The New Digital Transformation: Lessons In Change Management For Agentic AI
- Tori Hamilton

- 6 days ago
- 4 min read

Read the article in Forbes here.
For many CIOs, CTOs and business leaders, the term “digital transformation” might induce night sweats and a sudden shortness of breath. This isn't because of the technology itself but rather the task of training companywide teams to embrace new systems and processes, govern their use and push everyone to row in the same direction across digital operations.
Since the turn of the millennium, digital transformation has been a massive undertaking, often a pressurized corporate boardroom mandate that asks an organization to overhaul its platforms, cloud infrastructure and data systems and get everyone on board.
Today, there’s a new shift gaining momentum—the “agentic transformation.”
Three Lessons Learned From Digital Transformation
As agentic AI, or embedding AI-powered agents into a company’s operations to reason, analyze and make informed decisions alongside humans, takes hold, leadership faces a new mandate: Implement an agentic transformation. Luckily, there are lessons to be learned from digital transformation.
Lesson 1: Technology Alone Doesn't Transform Organizations
Companies that underwent a digital transformation learned quickly that it was more than just installing new software, and the ones that treated a companywide shift like an IT project often struggled.
Moving an organization across departments toward a new way of working with digital tools, processes and systems demands a cultural shift. Operating models and incentives change. Dashboards change. Performance metrics change.
How teams are trained and aligned around agentic AI becomes as important as the technology itself. A significant challenge is expressing the vital role of human oversight to team members, demonstrating their need to monitor and guide AI agents. This starts with educating each department on understanding what agents are doing, where, why they're making decisions and how teams ultimately control and manage them.
Agentic AI transforms how decisions get made in a company, and it requires technology leaders to rethink how decisions flow, are governed and get managed throughout the organization.
Lesson 2: Data Architecture Determines Success
Much like digital transformation, data was an urgent issue.
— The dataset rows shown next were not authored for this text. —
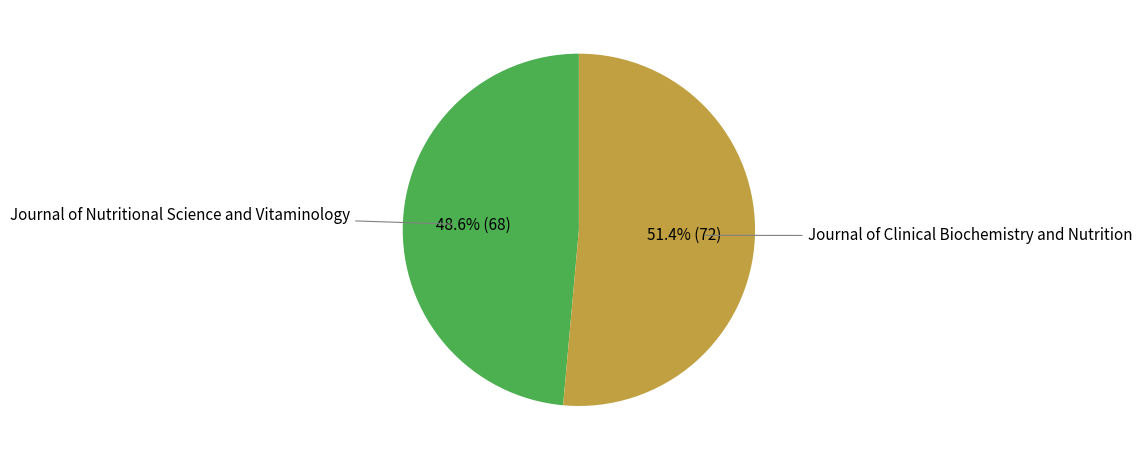

Count the number of slices in the pie.

2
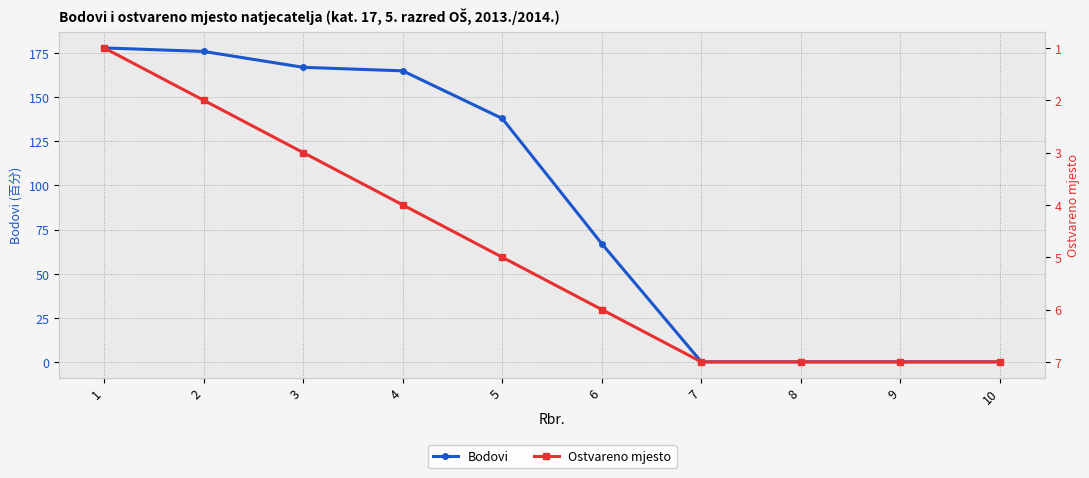

List the labels in order of Bodovi value, smallest first.

7, 8, 9, 10, 6, 5, 4, 3, 2, 1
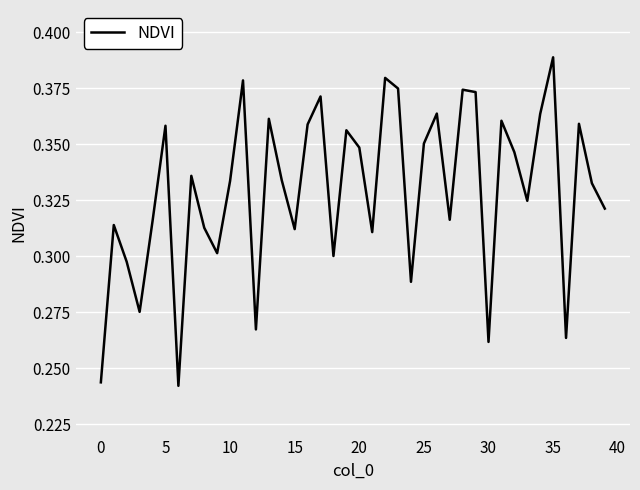

Does the chart have visible grid lines?

Yes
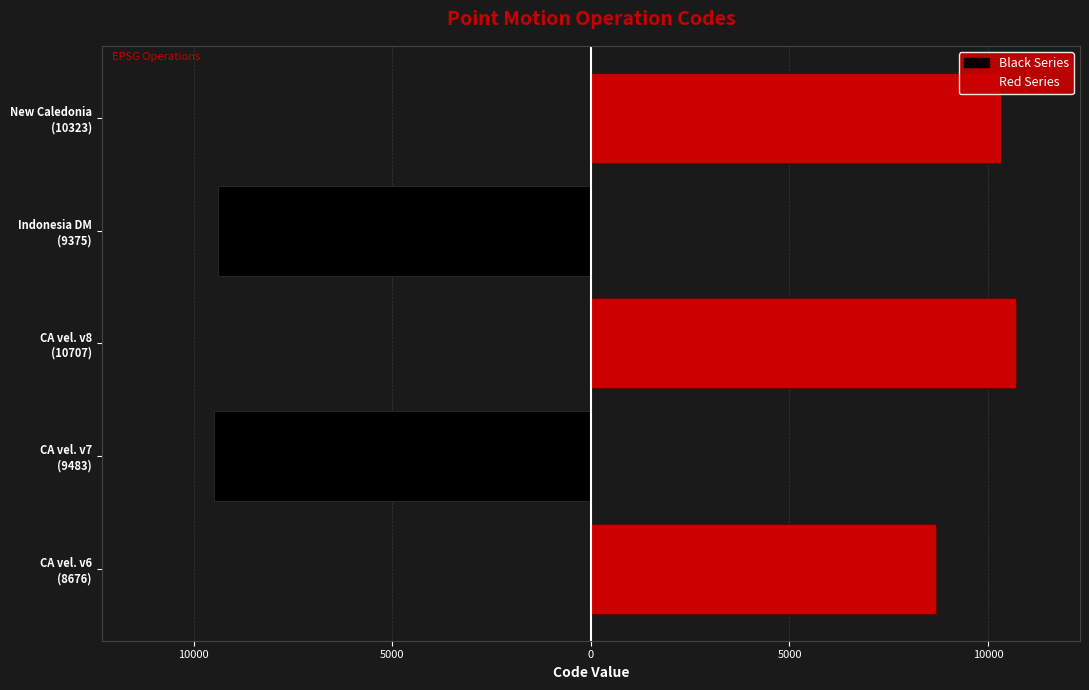

How many groups of bars are there?

5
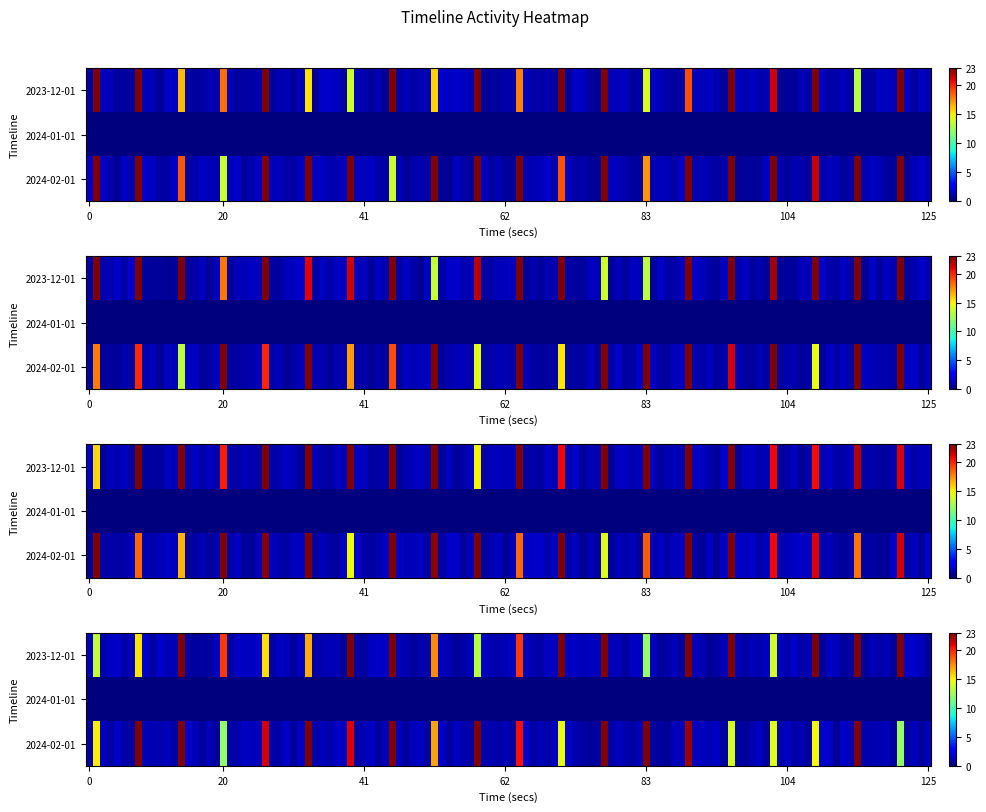

The 2024-02-01 series shows 36 at Size. True or false?

False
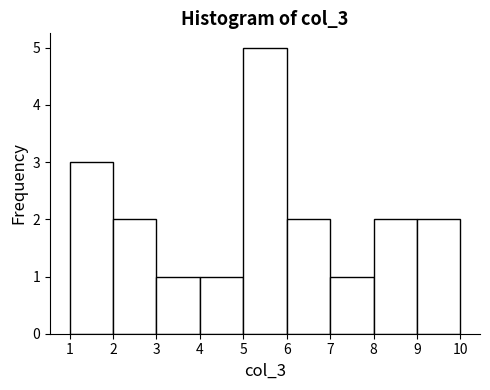

Reading left to right, transcribe this chart: for each bar, give the range it covers on the x-axis and its height. The values are not printed on the chart, so give them approximately, as read against the axis.

1 to 2: 3
2 to 3: 2
3 to 4: 1
4 to 5: 1
5 to 6: 5
6 to 7: 2
7 to 8: 1
8 to 9: 2
9 to 10: 2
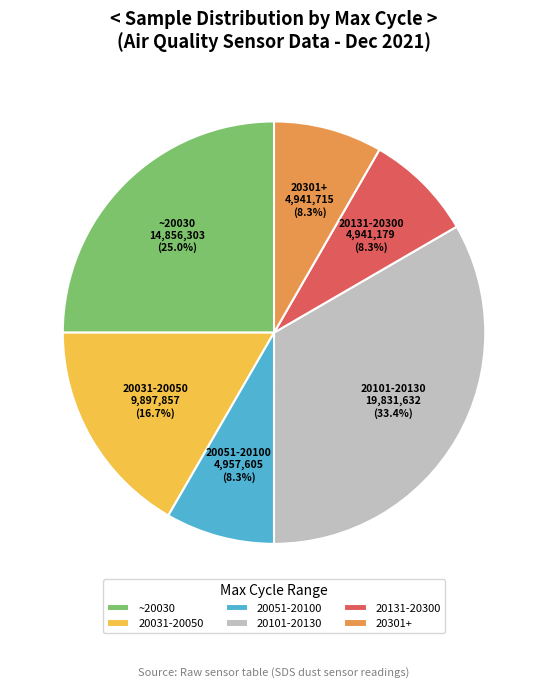

What is the ratio of the value at 20051-20100 to the value at ~20030?

0.3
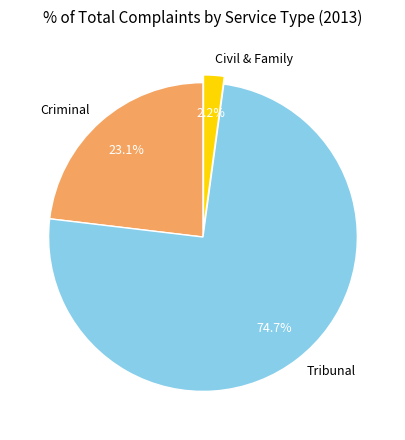

To the nearest percent, what percentage of the pie is Tribunal?

75%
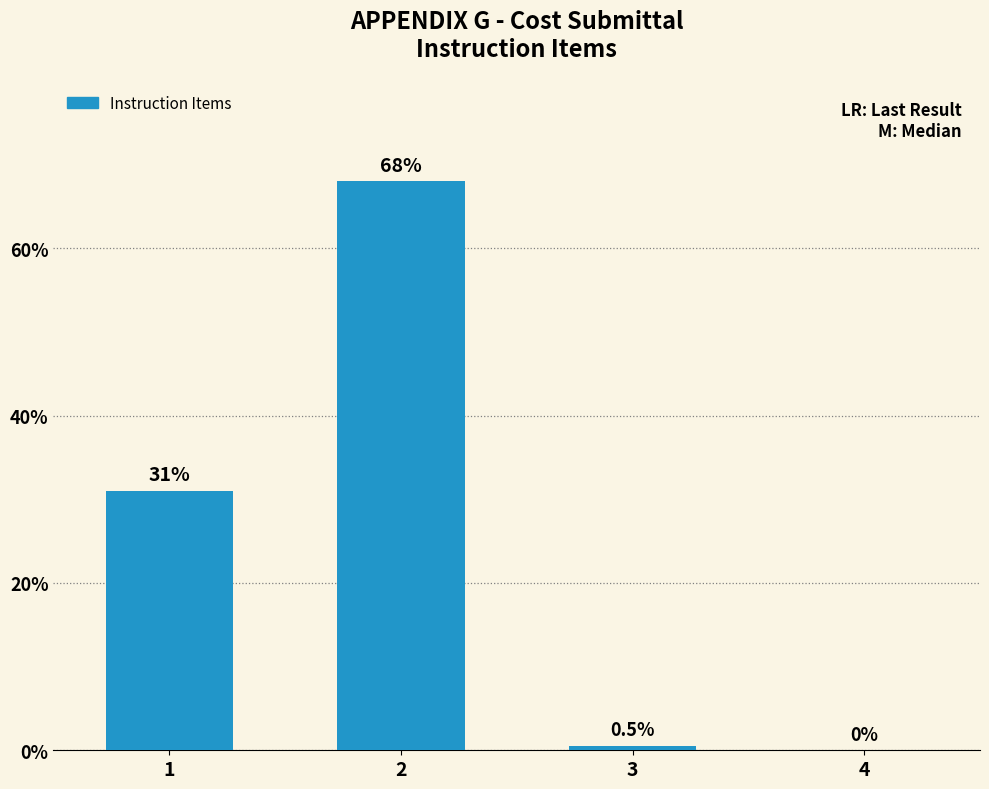

Reading left to right, extract all data points from this chart.

1=31.0	2=68.0	3=0.5	4=0.0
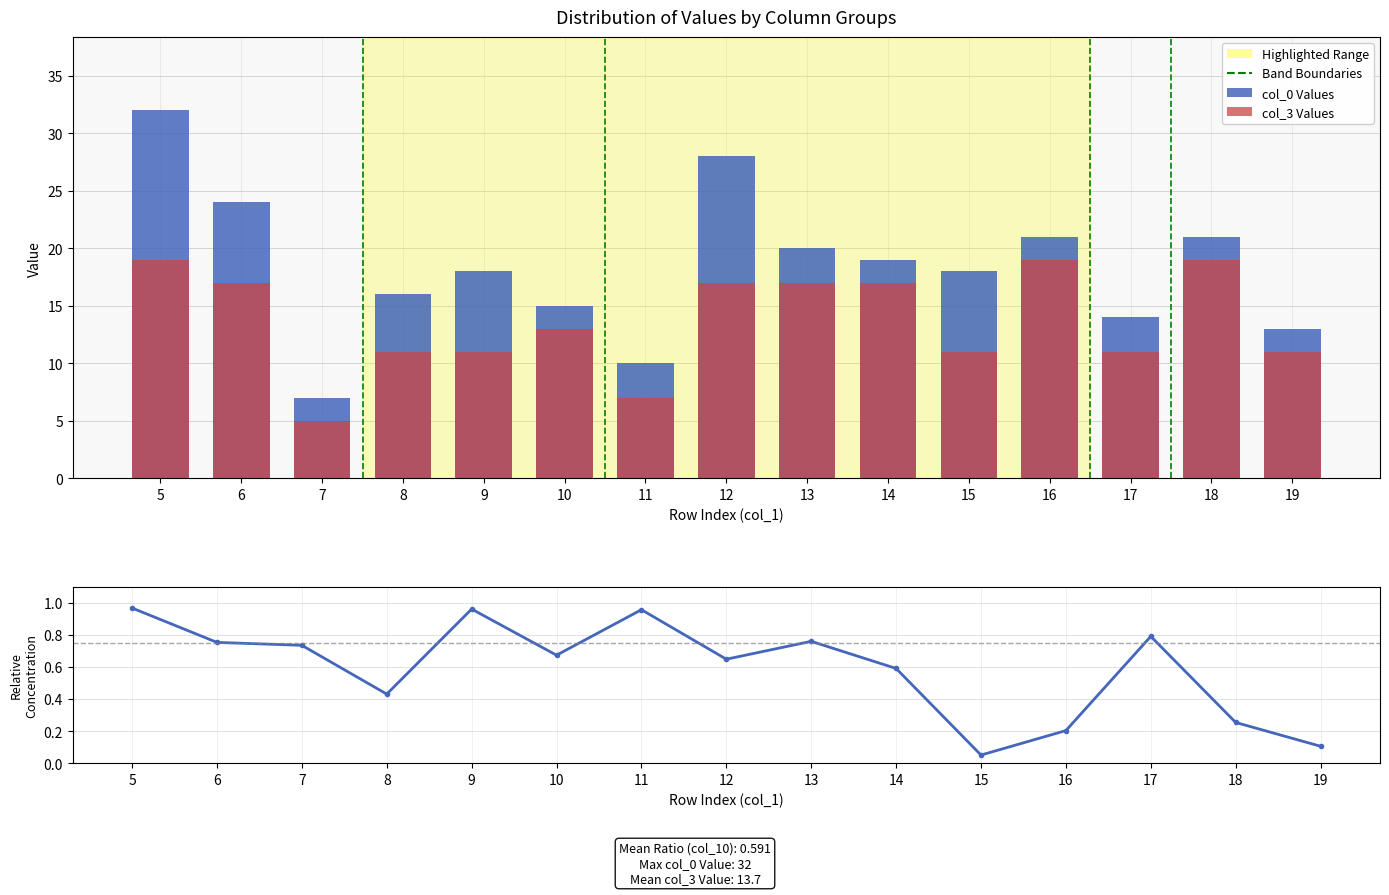

The col_10 (Ratio) series shows 0.2 at 13. True or false?

False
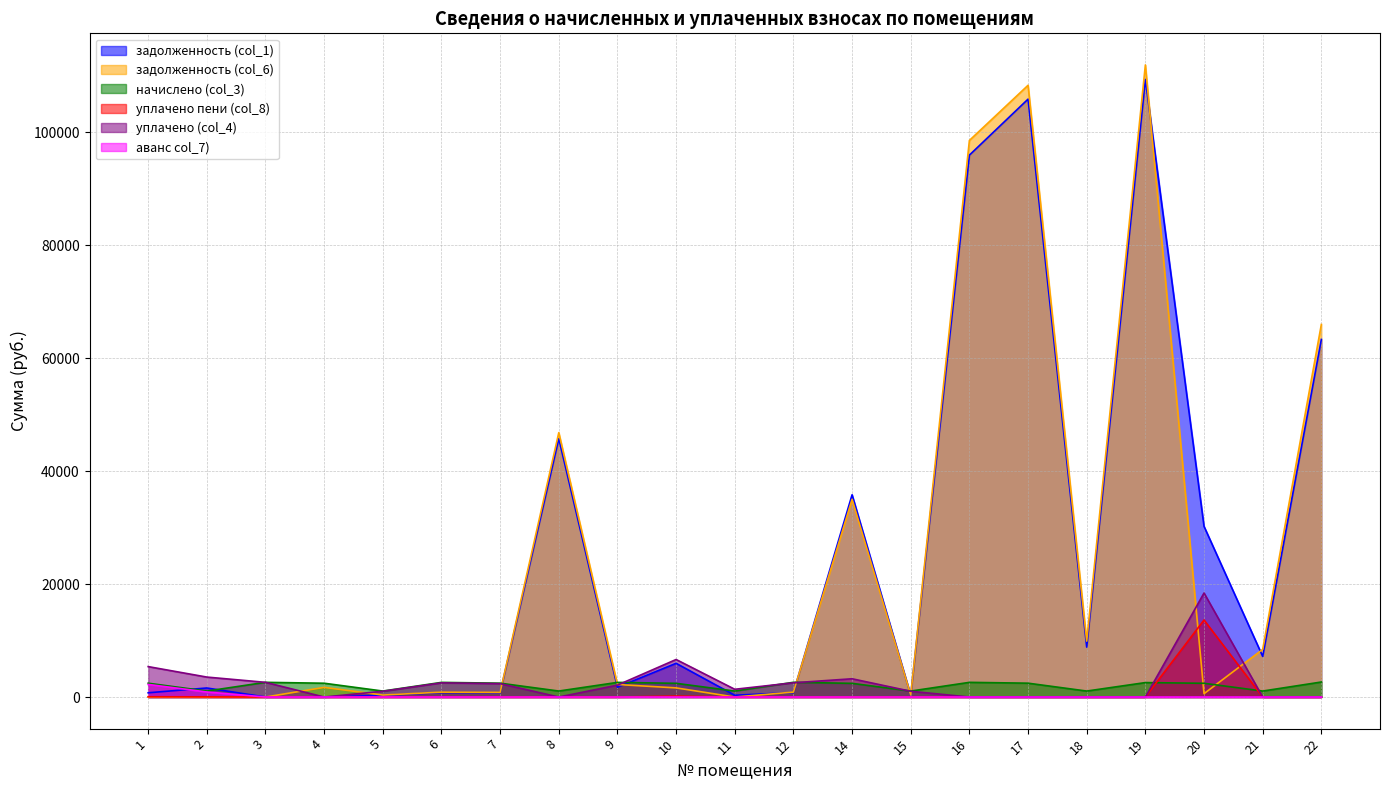

At which category is the sum across all series the highest?

19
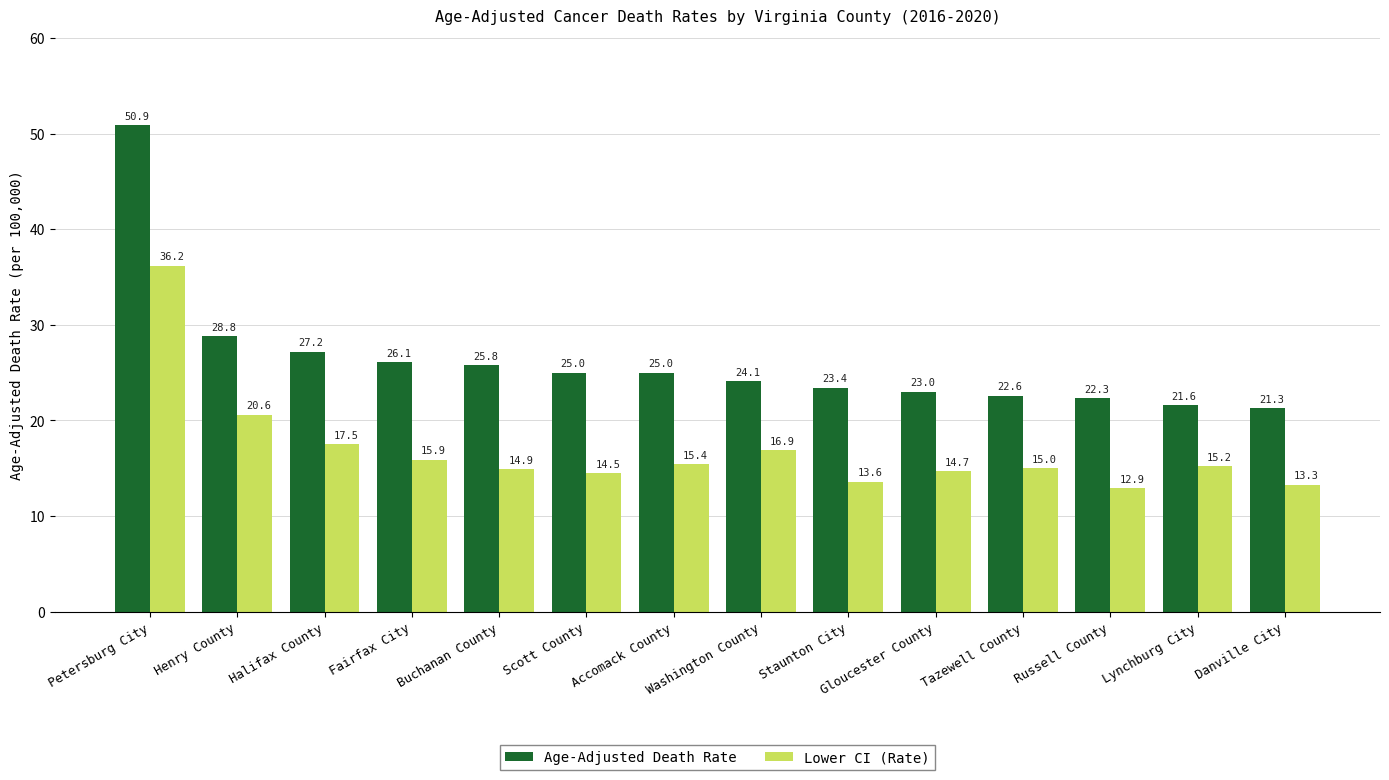

What is the value of the Age-Adjusted Death Rate bar at the 10th from the left?

23.0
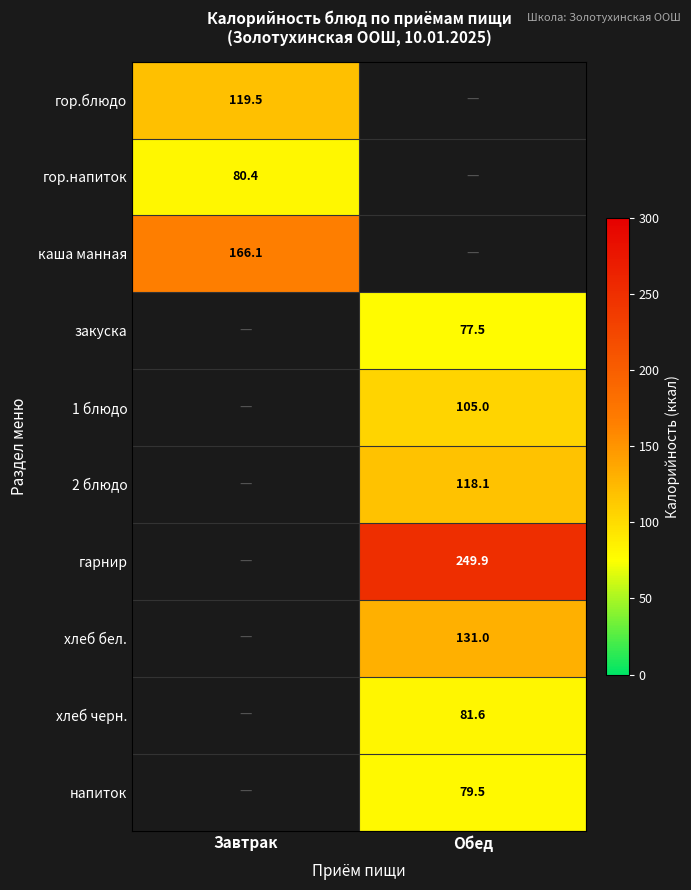

Is the value of гор.блюдо at Завтрак greater than the value of напиток at Обед?

Yes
Companies often rushed to collect as much data as possible. Data lakes, APIs and analytics platforms became foundational components of enterprise technology stacks.
Agentic AI raises the bar even higher. Autonomous systems depend on real-time operational data and clearly defined frameworks so they can make accurate decisions. AI agents need data—a single source of truth—flowing to them so they understand information like logistics, product details, supply chain signals, customer behavior and pricing logic.
How well companies implement master data management strategies determines how well AI agents perform. Clean, unified and governed data enable AI agents to reason accurately and reliably. Teams manually analyze decisions and help agents further learn and make improved decisions over time.
This means master data needs to be treated like a strategic asset inside a company. Customer records, supplier data, product information, operational metrics and so on must be standardized and accessible across the organization.
Lesson 3: Leaders Shift From Control To Orchestration
Whereas digital transformation forced teams to adopt new operating models, agentic transformation calls on teams to move from a direct control of workflows to an orchestration of intelligent systems.
From a change management perspective, agentic transformation is less about teaching teams how to use a new technology and more about how to oversee systems that analyze data, propose actions and sometimes execute them automatically.
Roles in the organization become ones of orchestration, governance and education, such as:
Defining boundaries within which AI agents can operate
Monitoring system performance and refining decision frameworks as conditions change
Maintaining constant and responsible oversight, ethics and strategic judgment of AI agents
Leaders at the top of the organization need to instill these changes and become architects of decision systems, as opposed to supervising every individual transaction.
Steps Toward Agentic Transformation
Agentic transformation will take time, and companies should implement a structured approach.
There will be some resistance from teams inside an organization, as well as technology hiccups, but there’s a crawl, walk, run approach that can help companies smoothly implement change.
Crawl: Start by strengthening data foundations and introducing AI systems that recommend decisions but don't execute them automatically. This early action helps expose gaps in the process and allows teams to begin to trust AI.
Walk: Enable AI agents to execute decisions within clearly defined parameters. During this stage, teams will fully understand the guardrails they construct, helping guide AI agents. They’ll monitor outcomes and intervene when necessary, gaining more confidence in the operational change.
Run: Expand agentic capabilities across business functions. This level invites full collaboration across the organization, having AI agents analyze complex data environments, coordinate with other systems and execute operational decisions. Human teams maintain a hardline focus on strategy and oversight.
Change Will Happen
Agentic transformation is like other change management situations, such as a large-scale digital transformation project. Organizations are used to evolving cultures, but this new transformation requires a keen focus on data infrastructure and oversight of technology.
Enterprise companies are preparing for systems that will not just support how they do business but also participate in making decisions. It requires a new type of trust and commitment from teams across the organization, but leadership teams have seen change before. They need to help the company embrace AI agents and prepare teams to properly orchestrate an agentic transformation.